Urganlar da sicimlerde olduğu gibi çeşitli ebat ve uzunlukta imâl edilmekteydi. Bunlar, yarımlık, üçyüzlük, okkalık, beşyüzlük, birbuçukluk, ikilik, ikibuçukluk olarak adlandırılırdı.
Temsili urgan üreten esnaf (Tokat Belediyesi Şehir Müzesi)
Halat
Urgandan daha kalın olup 5 ilâ 50 kg arasında değişen ağırlıkta imal edilmekteydiler. Umumiyetle sipariş üzerine yapılırdı. Muayyen bir çeşidi olmamasına rağmen isteğe göre yapılmaktaydı. Daha ziyade gemi ve donanmanın ihtiyacı için yapılırdı. Uzunlukları yüz metreye kadar olabilmekteydi.
Yabancı girişimciler
XX. yüzyılın başlarında kenevir imtiyazı ile ilgili olarak sadece yerli girişimciler teşebbüste bulunmamış yabancı girişimci ve şirketlerde çeşitli girişimlerde bulunmuştur.
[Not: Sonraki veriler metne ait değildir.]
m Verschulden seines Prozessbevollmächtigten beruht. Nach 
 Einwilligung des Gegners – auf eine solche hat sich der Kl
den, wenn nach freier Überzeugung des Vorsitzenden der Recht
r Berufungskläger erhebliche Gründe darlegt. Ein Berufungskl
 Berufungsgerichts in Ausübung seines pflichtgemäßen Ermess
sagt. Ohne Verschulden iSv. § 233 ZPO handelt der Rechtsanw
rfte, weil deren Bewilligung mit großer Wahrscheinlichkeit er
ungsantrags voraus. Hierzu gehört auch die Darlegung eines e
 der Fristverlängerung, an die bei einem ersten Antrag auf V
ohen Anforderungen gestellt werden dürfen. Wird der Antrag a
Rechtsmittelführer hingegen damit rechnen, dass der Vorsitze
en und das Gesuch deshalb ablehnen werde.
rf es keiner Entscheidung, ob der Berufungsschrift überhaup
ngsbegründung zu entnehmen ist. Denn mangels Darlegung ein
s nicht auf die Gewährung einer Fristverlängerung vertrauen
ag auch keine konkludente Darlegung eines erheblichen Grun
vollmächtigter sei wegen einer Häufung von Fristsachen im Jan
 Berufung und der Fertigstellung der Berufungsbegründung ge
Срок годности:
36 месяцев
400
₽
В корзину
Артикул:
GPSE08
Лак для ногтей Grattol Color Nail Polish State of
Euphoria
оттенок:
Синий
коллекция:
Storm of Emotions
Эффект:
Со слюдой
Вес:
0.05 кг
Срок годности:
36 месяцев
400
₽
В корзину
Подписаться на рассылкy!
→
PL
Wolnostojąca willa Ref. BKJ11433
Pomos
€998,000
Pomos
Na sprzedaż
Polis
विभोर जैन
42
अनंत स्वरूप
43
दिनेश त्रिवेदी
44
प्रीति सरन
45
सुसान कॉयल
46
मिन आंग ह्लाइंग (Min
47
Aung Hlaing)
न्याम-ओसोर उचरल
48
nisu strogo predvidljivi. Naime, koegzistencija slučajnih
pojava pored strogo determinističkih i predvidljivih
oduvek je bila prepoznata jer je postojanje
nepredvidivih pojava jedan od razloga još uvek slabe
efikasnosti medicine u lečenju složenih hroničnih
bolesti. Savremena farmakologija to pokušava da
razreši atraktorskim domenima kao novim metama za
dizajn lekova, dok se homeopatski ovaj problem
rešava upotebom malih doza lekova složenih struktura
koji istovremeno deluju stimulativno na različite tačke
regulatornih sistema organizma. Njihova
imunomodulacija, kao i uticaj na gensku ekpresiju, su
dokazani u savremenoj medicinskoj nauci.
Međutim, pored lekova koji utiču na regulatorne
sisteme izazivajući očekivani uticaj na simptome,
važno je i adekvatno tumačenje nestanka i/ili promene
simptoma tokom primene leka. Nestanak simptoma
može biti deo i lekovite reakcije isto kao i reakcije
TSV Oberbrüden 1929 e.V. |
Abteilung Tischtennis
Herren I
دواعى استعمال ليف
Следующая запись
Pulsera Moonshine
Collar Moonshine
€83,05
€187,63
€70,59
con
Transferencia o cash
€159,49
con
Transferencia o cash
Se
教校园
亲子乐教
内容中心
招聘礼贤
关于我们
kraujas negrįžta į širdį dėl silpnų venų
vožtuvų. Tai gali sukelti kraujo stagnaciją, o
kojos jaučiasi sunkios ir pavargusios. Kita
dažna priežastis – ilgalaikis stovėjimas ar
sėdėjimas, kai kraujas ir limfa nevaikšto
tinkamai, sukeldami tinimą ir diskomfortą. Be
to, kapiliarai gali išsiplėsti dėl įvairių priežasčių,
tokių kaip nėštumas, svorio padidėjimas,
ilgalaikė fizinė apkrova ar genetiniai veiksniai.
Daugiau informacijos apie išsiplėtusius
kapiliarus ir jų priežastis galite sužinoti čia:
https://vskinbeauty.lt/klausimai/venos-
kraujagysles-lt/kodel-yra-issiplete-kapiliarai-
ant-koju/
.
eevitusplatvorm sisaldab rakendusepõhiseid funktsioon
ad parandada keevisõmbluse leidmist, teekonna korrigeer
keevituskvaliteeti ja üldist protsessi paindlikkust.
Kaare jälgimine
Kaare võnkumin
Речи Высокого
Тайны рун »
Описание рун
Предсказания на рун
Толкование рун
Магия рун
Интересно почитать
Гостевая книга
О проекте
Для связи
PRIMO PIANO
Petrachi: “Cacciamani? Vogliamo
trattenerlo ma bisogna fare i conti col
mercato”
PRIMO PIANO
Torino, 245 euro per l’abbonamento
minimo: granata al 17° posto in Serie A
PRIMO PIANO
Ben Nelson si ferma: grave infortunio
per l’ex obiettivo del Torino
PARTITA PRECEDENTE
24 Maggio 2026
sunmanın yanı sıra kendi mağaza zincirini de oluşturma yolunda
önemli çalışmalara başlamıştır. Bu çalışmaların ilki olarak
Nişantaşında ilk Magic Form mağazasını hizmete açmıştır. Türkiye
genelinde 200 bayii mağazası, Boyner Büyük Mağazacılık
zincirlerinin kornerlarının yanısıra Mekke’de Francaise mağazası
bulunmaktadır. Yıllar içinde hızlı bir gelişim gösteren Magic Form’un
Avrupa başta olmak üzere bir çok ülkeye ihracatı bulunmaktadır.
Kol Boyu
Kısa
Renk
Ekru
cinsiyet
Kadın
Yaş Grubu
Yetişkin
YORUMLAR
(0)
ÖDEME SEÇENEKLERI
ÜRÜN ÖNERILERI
Kenevir ziraat ve ticaretiyle meşgul büyük bir Macar şirketi kendir ziraatı arzusunda olarak bunun için Konya ve Ereğli civarında içinden su akan veya keneviri sulayacak kuyuları bulunan 10.000 hektar kadar arazi satın alma veya kiralamaya hazır olacağına ve bu şirket sonradan orada birde büyük kenevir fabrikası tesis etmek arzusunda olmuştur.